The Week Ahead: The week ahead sees another busy calendar for markets, with the US election as the main event. The two-day FOMC meeting will also be watched closely, although expectations are for the meeting to be uneventful as the Fed has already committed to keep rates lower for longer. In terms of the election, it seems doubtful that a winner will be named by Tuesday night, although it is possible, we may know composition of the Senate. On the data front, the focal point will be the October payroll report on Friday. According to Bloomberg, nonfarm payrolls are expected to expand by 600K, and the unemployment rate is forecast to fall to 7.6% from 7.9% during the prior month. Other reports of interest include; the Institute for Supply Management’s (ISM) October manufacturing index, September construction spending, October motor vehicle sales, the ISM October services index, and third-quarter productivity. Third quarter earnings season will remain front and center with 125 members of the S&P 500 scheduled to release results.
The Dow Jones Industrial Average is a price-weighted average of 30 blue-chip stocks that are generally defined as the leaders in their industry. It has been a widely followed indicator of the stock market since October 1, 1928.
Wilshire 5000 Total Market IndexSM represents the broadest index for the U.S. equity market, measuring the performance of all U.S. equity securities with readily available price data. The index is comprised of virtually every stock that: the firm's headquarters are based in the U.S.; the stock is actively traded on a U.S. exchange; the stock has widely available pricing information (this disqualifies bulletin board, or over-the-counter stocks). The index is market cap weighted, meaning that the firms with the highest market value account for a larger portion of the index.

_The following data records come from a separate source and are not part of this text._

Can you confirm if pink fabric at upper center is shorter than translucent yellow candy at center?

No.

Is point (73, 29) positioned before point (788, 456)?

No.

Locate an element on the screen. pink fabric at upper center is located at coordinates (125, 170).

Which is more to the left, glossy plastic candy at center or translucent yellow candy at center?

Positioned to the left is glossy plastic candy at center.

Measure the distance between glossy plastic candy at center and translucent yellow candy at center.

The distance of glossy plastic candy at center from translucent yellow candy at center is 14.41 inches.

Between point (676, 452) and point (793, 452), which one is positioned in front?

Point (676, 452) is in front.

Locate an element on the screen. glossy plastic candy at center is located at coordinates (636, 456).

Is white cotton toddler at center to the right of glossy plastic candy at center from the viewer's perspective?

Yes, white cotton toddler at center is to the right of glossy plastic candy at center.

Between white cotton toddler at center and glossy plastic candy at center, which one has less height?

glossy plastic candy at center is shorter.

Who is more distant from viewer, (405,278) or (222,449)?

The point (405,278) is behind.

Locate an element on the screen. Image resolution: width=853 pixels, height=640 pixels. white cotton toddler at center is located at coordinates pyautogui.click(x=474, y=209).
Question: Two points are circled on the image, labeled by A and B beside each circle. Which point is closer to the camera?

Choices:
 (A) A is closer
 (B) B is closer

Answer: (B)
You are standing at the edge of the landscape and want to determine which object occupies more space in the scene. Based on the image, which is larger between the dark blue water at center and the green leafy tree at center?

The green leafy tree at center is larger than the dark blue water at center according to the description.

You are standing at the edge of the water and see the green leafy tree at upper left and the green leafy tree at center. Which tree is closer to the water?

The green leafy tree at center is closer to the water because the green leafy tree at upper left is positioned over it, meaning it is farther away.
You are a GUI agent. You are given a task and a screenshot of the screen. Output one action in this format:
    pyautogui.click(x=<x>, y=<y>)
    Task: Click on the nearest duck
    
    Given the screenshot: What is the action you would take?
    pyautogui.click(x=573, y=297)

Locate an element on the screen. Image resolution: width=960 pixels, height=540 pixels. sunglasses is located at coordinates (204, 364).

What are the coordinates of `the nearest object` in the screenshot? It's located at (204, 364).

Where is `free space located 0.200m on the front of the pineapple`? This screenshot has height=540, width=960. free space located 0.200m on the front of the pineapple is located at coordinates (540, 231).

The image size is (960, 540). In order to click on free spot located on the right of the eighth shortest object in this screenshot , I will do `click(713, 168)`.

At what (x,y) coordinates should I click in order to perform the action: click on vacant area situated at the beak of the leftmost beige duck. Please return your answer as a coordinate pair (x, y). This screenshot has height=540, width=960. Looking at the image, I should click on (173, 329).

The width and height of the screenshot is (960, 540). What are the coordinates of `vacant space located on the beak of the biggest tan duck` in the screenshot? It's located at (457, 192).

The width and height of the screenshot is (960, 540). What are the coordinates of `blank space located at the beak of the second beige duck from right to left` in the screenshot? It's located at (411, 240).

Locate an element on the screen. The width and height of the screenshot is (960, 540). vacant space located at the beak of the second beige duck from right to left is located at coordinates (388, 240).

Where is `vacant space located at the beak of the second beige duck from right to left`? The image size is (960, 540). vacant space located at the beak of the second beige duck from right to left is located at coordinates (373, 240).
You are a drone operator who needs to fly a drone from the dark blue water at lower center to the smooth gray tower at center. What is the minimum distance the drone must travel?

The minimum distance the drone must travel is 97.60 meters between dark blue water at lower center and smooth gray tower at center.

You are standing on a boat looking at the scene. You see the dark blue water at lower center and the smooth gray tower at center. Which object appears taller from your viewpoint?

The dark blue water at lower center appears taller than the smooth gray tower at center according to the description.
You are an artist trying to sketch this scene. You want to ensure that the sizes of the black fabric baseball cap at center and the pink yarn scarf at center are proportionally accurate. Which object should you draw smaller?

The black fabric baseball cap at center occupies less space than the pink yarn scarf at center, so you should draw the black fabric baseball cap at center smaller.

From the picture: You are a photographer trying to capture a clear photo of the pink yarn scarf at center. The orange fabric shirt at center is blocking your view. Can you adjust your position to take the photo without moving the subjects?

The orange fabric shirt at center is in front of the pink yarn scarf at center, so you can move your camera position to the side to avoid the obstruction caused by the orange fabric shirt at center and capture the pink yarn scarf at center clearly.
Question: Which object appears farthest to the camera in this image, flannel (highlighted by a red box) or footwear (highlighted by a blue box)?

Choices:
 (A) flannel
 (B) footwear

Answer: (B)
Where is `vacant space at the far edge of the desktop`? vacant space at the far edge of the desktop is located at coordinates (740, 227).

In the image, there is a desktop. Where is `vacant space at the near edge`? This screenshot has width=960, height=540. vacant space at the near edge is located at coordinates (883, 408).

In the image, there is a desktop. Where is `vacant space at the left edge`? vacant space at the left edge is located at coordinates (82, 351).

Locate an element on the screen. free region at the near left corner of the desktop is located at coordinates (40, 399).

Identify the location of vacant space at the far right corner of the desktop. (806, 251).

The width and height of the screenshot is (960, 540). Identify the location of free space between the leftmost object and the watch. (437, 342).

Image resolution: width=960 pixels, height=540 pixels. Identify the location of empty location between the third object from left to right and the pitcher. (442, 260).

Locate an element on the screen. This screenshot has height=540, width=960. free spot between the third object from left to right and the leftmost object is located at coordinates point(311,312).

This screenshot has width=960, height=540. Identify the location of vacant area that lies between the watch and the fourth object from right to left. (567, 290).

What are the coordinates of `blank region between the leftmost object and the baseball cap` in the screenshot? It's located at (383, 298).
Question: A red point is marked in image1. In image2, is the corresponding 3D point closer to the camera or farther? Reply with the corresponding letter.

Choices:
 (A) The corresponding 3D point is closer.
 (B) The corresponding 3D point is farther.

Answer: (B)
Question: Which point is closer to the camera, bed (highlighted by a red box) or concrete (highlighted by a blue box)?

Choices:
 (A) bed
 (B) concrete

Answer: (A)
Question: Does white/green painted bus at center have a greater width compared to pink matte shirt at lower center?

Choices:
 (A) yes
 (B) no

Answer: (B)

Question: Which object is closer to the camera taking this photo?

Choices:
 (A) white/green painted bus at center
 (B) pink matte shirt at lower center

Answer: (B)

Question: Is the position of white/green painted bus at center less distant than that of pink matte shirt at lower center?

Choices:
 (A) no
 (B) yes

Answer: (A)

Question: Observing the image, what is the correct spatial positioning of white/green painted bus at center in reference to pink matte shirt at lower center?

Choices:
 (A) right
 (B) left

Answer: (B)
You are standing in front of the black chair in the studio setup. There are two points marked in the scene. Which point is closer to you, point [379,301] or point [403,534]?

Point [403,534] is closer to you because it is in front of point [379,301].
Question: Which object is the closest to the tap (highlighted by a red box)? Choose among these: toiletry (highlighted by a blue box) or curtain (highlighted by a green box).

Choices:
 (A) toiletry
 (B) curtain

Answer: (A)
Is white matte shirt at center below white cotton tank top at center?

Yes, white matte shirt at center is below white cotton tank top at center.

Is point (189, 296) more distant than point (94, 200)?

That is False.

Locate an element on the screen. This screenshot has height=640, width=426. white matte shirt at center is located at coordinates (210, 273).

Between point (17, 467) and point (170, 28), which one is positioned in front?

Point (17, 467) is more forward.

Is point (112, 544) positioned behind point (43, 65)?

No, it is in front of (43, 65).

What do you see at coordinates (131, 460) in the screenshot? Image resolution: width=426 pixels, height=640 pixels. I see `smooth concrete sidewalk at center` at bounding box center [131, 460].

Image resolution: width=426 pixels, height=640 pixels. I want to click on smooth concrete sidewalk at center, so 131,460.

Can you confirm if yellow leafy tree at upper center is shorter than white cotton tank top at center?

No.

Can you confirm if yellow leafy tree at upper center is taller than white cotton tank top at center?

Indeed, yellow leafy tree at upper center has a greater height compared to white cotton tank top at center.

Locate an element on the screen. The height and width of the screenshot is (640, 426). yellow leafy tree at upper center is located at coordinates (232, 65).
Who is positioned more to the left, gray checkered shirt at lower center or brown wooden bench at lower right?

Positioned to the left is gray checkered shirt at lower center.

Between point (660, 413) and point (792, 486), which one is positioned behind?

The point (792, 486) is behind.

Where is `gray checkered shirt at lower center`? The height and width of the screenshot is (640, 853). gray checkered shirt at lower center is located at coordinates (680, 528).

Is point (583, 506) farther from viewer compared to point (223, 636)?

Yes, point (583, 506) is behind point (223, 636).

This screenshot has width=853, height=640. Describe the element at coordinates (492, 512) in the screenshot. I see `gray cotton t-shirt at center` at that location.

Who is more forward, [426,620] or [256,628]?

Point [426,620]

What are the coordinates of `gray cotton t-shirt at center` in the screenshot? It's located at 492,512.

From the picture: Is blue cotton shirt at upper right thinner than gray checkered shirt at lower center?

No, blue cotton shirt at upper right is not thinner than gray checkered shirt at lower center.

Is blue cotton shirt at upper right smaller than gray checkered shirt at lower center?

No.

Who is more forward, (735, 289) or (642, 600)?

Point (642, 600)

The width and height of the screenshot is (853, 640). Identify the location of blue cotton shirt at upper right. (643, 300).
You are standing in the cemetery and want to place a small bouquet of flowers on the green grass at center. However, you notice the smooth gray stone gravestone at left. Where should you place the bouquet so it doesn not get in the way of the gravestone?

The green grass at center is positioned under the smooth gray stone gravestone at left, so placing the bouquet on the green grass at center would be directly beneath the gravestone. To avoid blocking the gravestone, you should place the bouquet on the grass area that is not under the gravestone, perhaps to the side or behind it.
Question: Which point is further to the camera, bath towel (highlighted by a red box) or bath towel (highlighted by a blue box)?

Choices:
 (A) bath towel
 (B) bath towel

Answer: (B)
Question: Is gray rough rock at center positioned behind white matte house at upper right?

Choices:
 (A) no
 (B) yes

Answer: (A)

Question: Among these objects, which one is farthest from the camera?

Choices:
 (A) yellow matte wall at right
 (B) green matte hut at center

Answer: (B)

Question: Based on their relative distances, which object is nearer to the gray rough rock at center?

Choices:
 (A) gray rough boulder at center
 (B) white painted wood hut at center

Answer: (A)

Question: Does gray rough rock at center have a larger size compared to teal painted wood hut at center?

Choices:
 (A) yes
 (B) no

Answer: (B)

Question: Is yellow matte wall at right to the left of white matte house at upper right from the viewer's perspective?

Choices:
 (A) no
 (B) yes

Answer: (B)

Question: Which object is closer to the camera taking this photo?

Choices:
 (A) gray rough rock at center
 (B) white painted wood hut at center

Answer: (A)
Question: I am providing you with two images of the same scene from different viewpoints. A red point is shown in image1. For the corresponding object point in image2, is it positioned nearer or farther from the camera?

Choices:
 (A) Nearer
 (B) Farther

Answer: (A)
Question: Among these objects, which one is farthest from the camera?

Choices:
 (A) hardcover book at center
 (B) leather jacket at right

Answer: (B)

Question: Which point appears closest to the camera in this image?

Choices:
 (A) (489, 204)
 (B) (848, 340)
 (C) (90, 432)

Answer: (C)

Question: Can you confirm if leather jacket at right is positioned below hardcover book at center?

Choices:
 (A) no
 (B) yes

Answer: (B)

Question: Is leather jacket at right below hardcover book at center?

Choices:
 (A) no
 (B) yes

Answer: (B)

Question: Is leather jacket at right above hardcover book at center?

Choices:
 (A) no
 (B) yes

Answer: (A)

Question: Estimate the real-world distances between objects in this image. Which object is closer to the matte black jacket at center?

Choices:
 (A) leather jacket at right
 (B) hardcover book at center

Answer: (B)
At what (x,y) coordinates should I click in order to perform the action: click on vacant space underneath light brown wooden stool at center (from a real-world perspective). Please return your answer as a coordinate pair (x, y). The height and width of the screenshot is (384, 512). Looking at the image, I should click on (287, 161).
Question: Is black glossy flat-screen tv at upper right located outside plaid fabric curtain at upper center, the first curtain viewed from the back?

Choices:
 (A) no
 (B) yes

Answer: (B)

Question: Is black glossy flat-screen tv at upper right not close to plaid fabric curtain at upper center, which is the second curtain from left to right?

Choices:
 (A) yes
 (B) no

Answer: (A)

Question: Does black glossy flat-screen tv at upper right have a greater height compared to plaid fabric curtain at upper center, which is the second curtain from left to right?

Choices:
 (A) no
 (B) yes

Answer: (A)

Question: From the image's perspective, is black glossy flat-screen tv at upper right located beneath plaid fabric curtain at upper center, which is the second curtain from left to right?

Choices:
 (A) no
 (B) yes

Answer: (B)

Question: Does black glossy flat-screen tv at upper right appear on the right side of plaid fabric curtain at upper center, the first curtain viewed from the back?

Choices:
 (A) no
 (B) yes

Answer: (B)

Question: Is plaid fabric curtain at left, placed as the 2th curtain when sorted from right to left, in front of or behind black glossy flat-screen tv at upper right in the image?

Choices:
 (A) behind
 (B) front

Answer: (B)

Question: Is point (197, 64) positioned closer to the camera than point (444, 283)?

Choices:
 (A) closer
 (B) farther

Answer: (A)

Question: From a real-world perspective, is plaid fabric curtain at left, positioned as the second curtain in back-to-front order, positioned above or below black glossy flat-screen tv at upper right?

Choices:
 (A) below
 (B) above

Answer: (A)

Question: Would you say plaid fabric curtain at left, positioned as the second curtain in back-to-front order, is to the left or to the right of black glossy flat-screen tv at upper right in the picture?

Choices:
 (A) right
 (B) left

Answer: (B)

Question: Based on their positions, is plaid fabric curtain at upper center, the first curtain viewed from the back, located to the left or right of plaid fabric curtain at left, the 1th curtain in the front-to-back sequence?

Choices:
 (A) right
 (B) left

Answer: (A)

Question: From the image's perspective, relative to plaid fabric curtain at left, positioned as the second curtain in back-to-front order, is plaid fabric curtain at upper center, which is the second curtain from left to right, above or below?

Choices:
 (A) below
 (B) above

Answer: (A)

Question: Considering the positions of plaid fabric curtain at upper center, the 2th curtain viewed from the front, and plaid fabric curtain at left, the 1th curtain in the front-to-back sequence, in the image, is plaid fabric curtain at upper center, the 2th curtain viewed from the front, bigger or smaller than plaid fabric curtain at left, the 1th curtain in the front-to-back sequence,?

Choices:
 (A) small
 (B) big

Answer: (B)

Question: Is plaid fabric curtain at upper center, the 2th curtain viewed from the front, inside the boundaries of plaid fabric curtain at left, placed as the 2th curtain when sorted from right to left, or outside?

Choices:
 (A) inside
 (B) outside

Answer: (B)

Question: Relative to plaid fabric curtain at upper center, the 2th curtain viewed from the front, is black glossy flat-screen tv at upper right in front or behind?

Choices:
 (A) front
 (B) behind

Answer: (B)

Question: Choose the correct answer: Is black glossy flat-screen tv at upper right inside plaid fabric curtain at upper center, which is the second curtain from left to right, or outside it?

Standard and Poor's 500© Index is a capitalization-weighted index of 500 stocks. The index is designed to measure performance of the broad domestic economy through changes in the aggregate market value of 500 stocks representing all major industries.
The NASDAQ Composite Index is a broad-based capitalization-weighted index of stocks in all three NASDAQ tiers: Global Select, Global Market and Capital Market. The index was developed with a base level of 100 as of February 5, 1971.
This material contains opinions of the author, but not necessarily those of Guggenheim Partners, LLC or its subsidiaries. The opinions contained herein are subject to change without notice. Forward looking statements, estimates, and certain information contained herein are based upon proprietary and non-proprietary research and other sources. Information contained herein has been obtained from sources believed to be reliable, but are not assured as to accuracy. Past performance is not indicative of future results. There is neither representation nor warranty as to the current accuracy of, nor liability for, decisions based on such information. No part of this material may be reproduced or referred to in any form, without express written permission of Guggenheim Partners, LLC.